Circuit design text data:
= = =

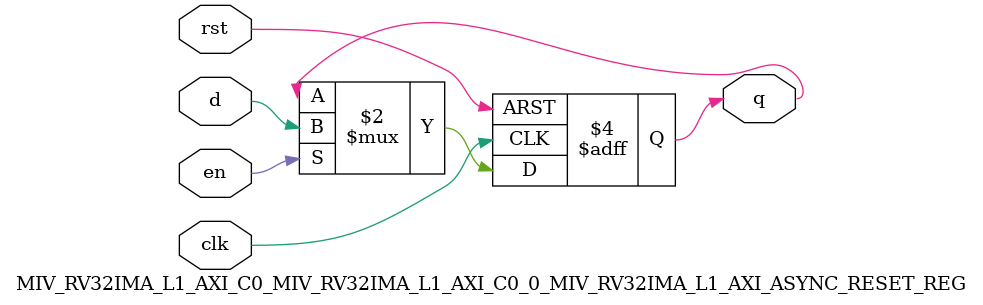
<source format=v>
`ifndef RANDOMIZE_REG_INIT 
	 `define RANDOMIZE_REG_INIT 
 `endif
`ifndef RANDOMIZE_MEM_INIT 
	 `define RANDOMIZE_MEM_INIT 
 `endif
`ifndef RANDOMIZE 
	 `define RANDOMIZE 
`endif

`timescale 1ns/10ps
module MIV_RV32IMA_L1_AXI_C0_MIV_RV32IMA_L1_AXI_C0_0_MIV_RV32IMA_L1_AXI_ASYNC_RESET_REG (
                      input      d,
                      output reg q,
                      input      en,

                      input      clk,
                      input      rst);
   
   always @(posedge clk or posedge rst) begin

      if (rst) begin
         q <= 1'b0;
      end else if (en) begin
         q <= d;
      end
   end
   

endmodule // MIV_RV32IMA_L1_AXI_ASYNC_RESET_REG

</source>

= = =

▶ _What to produce_
One number is the full answer: how many lines of the records include the string "ifndef".

▶ _Reply_
3